Factory workers in Yangon on a strike calling for better wages in 2017. (Photo: Zarny Win/Myanmar Now)
Aung Nyein Chan/Myanmar Now
A major labor union in Myanmar plans on proposing an increase in the daily minimum wage that would nearly double the current figure, citing rising costs of living in the country.
Win Zaw, a central committee member of the Confederation of Trade Unions of Myanmar, said at a briefing in Yangon on October 17 that the official proposal will occur at a tripartite meeting of employers, labourers and government officials in December.

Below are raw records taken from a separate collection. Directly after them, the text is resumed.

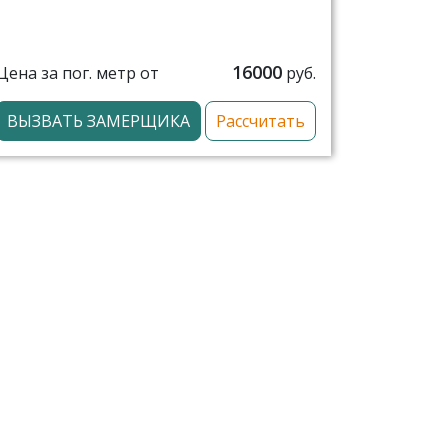
16000
Цена за пог. метр от
руб.
ВЫЗВАТЬ ЗАМЕРЩИКА
Рассчитать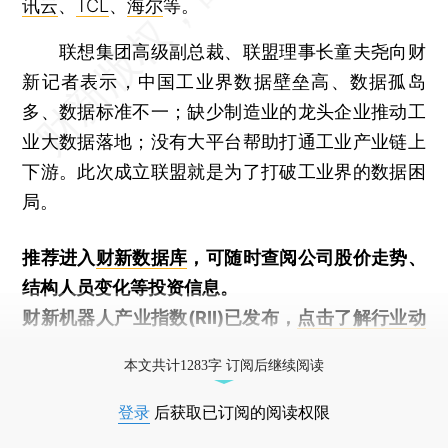
讯云
、
TCL
、
海尔
等。
联想集团高级副总裁、联盟理事长童夫尧向财
新记者表示，中国工业界数据壁垒高、数据孤岛
多、数据标准不一；缺少制造业的龙头企业推动工
业大数据落地；没有大平台帮助打通工业产业链上
下游。此次成立联盟就是为了打破工业界的数据困
局。
推荐进入
财新数据库
，可随时查阅公司股价走势、
结构人员变化等投资信息。
财新机器人产业指数(RII)已发布，
点击了解行业动
态
本文共计1283字 订阅后继续阅读
登录
后获取已订阅的阅读权限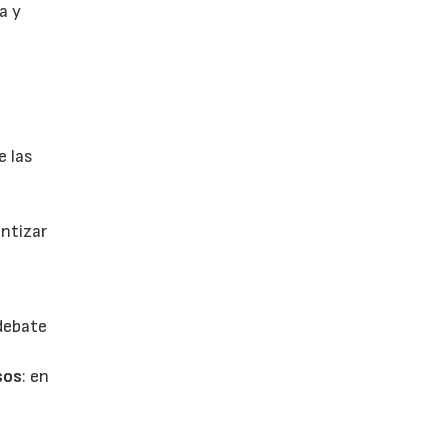
a y
e las
antizar
 debate
sos
: en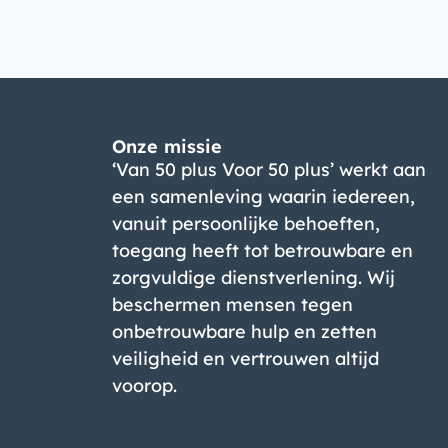
Onze missie
‘Van 50 plus Voor 50 plus’ werkt aan
een samenleving waarin iedereen,
vanuit persoonlijke behoeften,
toegang heeft tot betrouwbare en
zorgvuldige dienstverlening. Wij
beschermen mensen tegen
onbetrouwbare hulp en zetten
veiligheid en vertrouwen altijd
voorop.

After that, negotiations will ensue and objections can be registered with the National Minimum Wage Fixing Committee within a period of 60 days.

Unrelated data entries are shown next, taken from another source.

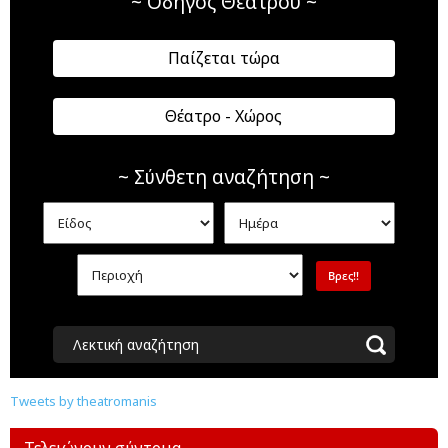
~ Οδηγός Θεάτρου ~
Παίζεται τώρα
Θέατρο - Χώρος
~ Σύνθετη αναζήτηση ~
Λεκτική αναζήτηση
Tweets by theatromanis
Τελειώνουν σύντομα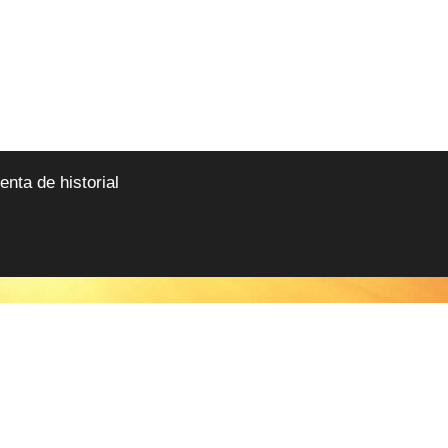
nta de historial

The previous military-backed administration of President Thein Sein set the wage at 3,600 kyats (or $2.60) for an eight-hour workday, with exemptions for small business employing fewer than 15 workers.
CTUM arrived at the new figure after conducting a survey of 130 businesses in six states and regions from June to August this year.

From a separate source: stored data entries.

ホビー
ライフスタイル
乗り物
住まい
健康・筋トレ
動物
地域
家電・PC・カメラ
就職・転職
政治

Win Zaw said the wage committee could arrive at a new rate by April.
Khine Zar Aung, a member of the CTUM and the wage committee, said that stakeholders need to understand the importance of the minimum wage and decent working conditions so as to increase production and economic development.
Myanmar has one of the lowest minimum wages in the region, but is attempting to boost its manufacturing base.
Tin Shwe, the owner of Shwe Oh Liquor Factory in Yangon’s Shwe Pyi Thar Industrial Zone, said he is prepared to pay the increase if workers and
employers agree on the figure.
“The new minimum labour wage should be set at a common rate for all businesses,” he said.